**Task item A:** In the entries below, reproduce word for word the lines starting with the one that contains "combining data from competitive" and going on through the one that contains "So what will it be today?!", both included. Leave out any picture markers.

What does being a leader mean to you?
Leadership comes in every size and shape, but I think that certain characteristics form the basis of any leader’s success.
An old boss of mine used to say the difference between management and leadership is this: a manager can get people to do what she wants them to, but a leader can get people to WANT to do what she wants them to. How does that happen?
First, there is the vision. Leadership is not short-term or short-sighted. It has to have vision, a long-term view of what an organisation and its people can become. It’s about “reach”; even more specifically, if I may paraphrase Robert Browning, “A person’s reach should exceed one’s grasp.” The vision needs to be aspirational and ever-changing so that as goals are achieved, the reach extends even further. The end of the rainbow is in sight, but the journey to get there never ends.
Second, leadership implies a positive outlook. A happy disposition goes a long way in making one a successful leader. Who wants to follow a sourpuss? A smile can light up a room and attract people like a magnet. That opens the door for meaningful discourse and an open exchange of ideas.
Which brings me to my third characteristic: respect. People respect true leaders because those leaders, in turn, respect and value individual contributors. In an inclusive workplace, everyone is equally capable of producing the next big idea; it is the leader’s role to create a safe environment where those “different” ideas can be voiced and explored. Valuing difference has been a theme in my career for many years, and I believe that it is the primary expression of leadership.
What have been the one or two biggest challenges in your life and how have you overcome them?
Probably the biggest challenge has been women’s empowerment. We all know that women are equally—if not more! —qualified and capable as men in most of society’s roles. Yet the gender gap persists; women are considered more suited to support roles and men are more appropriate for operational and leadership roles. This bias, now mostly unconscious, is prevalent in both women and men. Yes, that’s right; I said that women are also biased against women. Starting at a very young age, we are bombarded with societal conventions that teach little girls and boys that women are the inferior sex. Why is it an insult to tell a boy “You run like a girl” when telling a girl “You run like a boy” is a compliment? I could give you a thousand examples, but the point is that we have to change the narrative in our homes, our schools, our workplaces and our communities if we are ever to achieve gender equality. The power point presentations don’t always have to use pictures of men in suits to represent leaders. When we see women in leadership roles on a regular basis, the unconscious brain starts to accept this as “normal.” Accelerating that shift has been my biggest challenge – admittedly one I’ve chosen as well as one I’ve experienced in my own career – and while we have made progress, that challenge has not yet been overcome.

**Exercise data:**

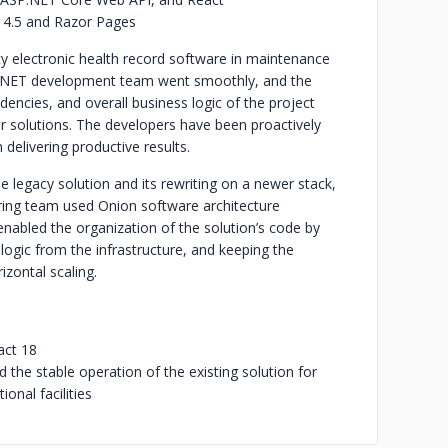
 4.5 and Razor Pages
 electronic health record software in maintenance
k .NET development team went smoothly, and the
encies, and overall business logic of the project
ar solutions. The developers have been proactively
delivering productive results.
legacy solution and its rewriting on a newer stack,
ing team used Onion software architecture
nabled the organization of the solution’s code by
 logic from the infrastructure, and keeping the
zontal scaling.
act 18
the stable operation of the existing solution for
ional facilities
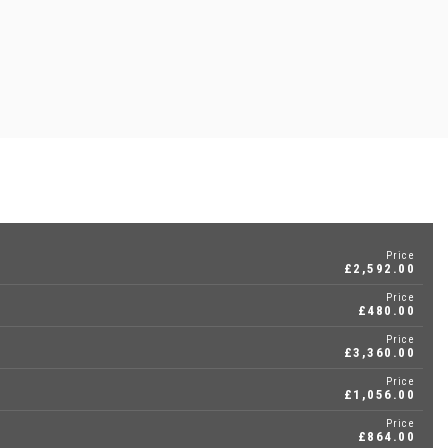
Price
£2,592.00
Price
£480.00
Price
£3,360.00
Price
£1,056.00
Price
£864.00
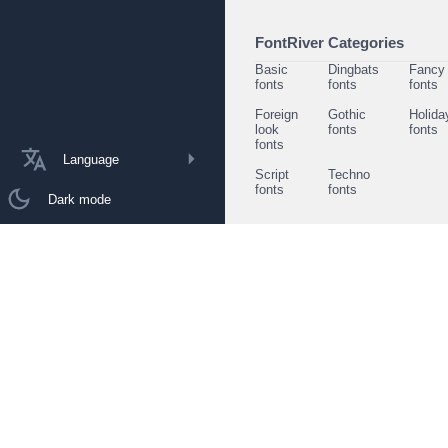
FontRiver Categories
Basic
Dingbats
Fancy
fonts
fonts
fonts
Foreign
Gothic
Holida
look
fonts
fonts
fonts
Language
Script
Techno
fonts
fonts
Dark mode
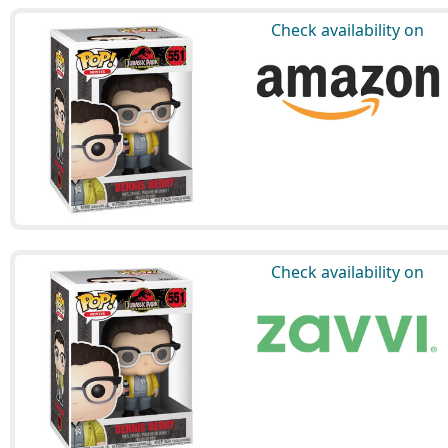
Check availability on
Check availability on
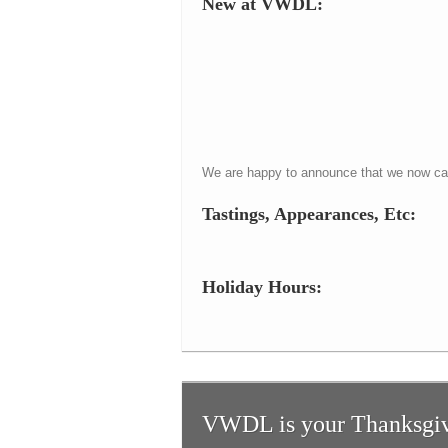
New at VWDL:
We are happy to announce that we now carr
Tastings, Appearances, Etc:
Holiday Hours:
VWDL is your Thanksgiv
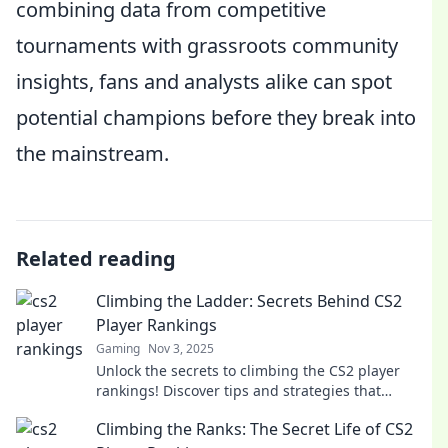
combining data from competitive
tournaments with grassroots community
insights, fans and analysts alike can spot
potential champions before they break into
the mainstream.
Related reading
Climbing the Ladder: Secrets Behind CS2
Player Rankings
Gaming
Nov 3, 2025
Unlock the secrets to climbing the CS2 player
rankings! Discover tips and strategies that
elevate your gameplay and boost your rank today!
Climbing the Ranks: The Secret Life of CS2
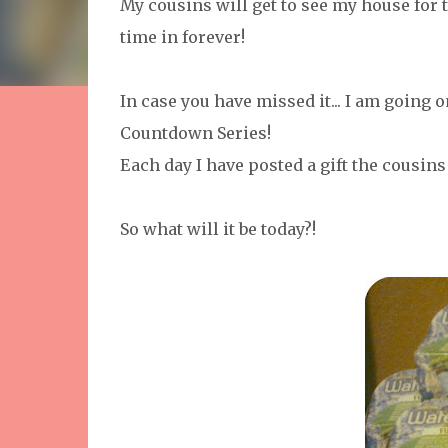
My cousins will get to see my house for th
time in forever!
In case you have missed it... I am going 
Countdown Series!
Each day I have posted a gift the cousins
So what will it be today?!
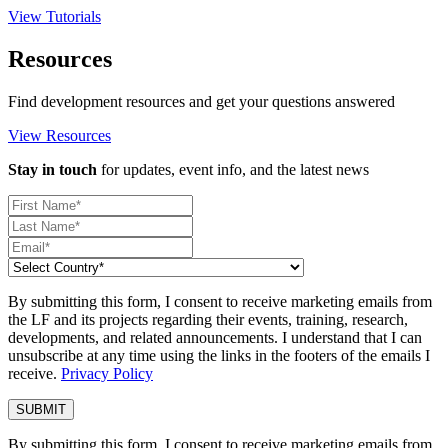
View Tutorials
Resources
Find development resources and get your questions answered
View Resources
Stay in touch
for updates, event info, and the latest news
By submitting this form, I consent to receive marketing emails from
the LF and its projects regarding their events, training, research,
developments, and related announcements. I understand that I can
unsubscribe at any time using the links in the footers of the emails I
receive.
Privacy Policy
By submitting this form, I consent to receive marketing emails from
...
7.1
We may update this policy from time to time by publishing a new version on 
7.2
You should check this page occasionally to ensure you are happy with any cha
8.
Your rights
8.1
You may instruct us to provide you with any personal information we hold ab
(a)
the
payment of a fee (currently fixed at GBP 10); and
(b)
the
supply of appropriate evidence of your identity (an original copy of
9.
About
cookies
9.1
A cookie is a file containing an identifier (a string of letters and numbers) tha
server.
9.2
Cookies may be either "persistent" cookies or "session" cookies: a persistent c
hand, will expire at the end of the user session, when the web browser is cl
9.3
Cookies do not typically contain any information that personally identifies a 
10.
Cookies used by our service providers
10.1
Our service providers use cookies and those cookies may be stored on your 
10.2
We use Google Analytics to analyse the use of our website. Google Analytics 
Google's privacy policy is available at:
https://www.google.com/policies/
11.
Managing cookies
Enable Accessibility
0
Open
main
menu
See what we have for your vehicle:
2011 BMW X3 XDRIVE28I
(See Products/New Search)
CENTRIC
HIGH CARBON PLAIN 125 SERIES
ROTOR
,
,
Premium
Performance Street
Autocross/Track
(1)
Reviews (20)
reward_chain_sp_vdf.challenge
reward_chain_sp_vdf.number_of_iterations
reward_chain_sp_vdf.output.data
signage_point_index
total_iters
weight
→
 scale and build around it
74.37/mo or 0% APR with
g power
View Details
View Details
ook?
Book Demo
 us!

**Task item B:** Carry on the leadership interview from where it stops.

**Exercise output A:**
combining data from competitive
tournaments with grassroots community
insights, fans and analysts alike can spot
potential champions before they break into
the mainstream.
Related reading
Climbing the Ladder: Secrets Behind CS2
Player Rankings
Gaming
Nov 3, 2025
Unlock the secrets to climbing the CS2 player
rankings! Discover tips and strategies that
elevate your gameplay and boost your rank today!
Climbing the Ranks: The Secret Life of CS2
My cousins will get to see my house for th
time in forever!
In case you have missed it... I am going 
Countdown Series!
Each day I have posted a gift the cousins
So what will it be today?!

**Exercise output B:**
What do you regard as your greatest successes, and why?
At the risk of sounding trite or corny, I have to say I am most proud when I see one of my colleagues or protégés achieve success. I’ve won a fair few awards and recognitions in my career, but seeing someone I have coached or mentored win an award or obtain a promotion, particularly one in the gender-equality space, is far more fulfilling. The more we can inspire others to become active in achieving gender parity, the greater the chance that we will see it in our lifetime.
How has your leadership style changed over time, and why?
If there has been a change in my leadership style (and I’m not sure there has), it would probably be in the area I call “generosity.” As I have grown in my role, I have expanded my network and range of contacts far beyond what I could have cultivated in my younger years; thus I have a huge database of individuals in just about every realm of professional life that I love to share with others. It’s so exciting to walk into a room and meet someone that I am just certain needs to meet someone else I know. This professional “match-making” goes far beyond networking; perhaps it could be described as “paying it forward,” but I really am not sure that I need to ever get a payback in order to feel rewarded.
What advice do you have for younger women aspiring to leadership roles?
Be confident, respect yourself, and don’t be afraid to be different. I have a template that I call being a SASSY woman, and it goes like this:
S – Smile. A lot. Be known as a person who is happy and pleasant to be around.
A – Achieve. Be the best you can be in your space. You don’t have to be the top person in your field, but it doesn’t hurt.
S – Share. Be generous with your contacts, your time, and your accolades. You don’t get to the top on your own.
S – Support. Women absolutely must support other women. There’s strength in numbers.
Y – Yes. Say yes as often as possible. Every opportunity to participate, to speak, to take on a challenge, to invest in yourself: these are the things that will put you in front of a wider audience who can see how your light shines!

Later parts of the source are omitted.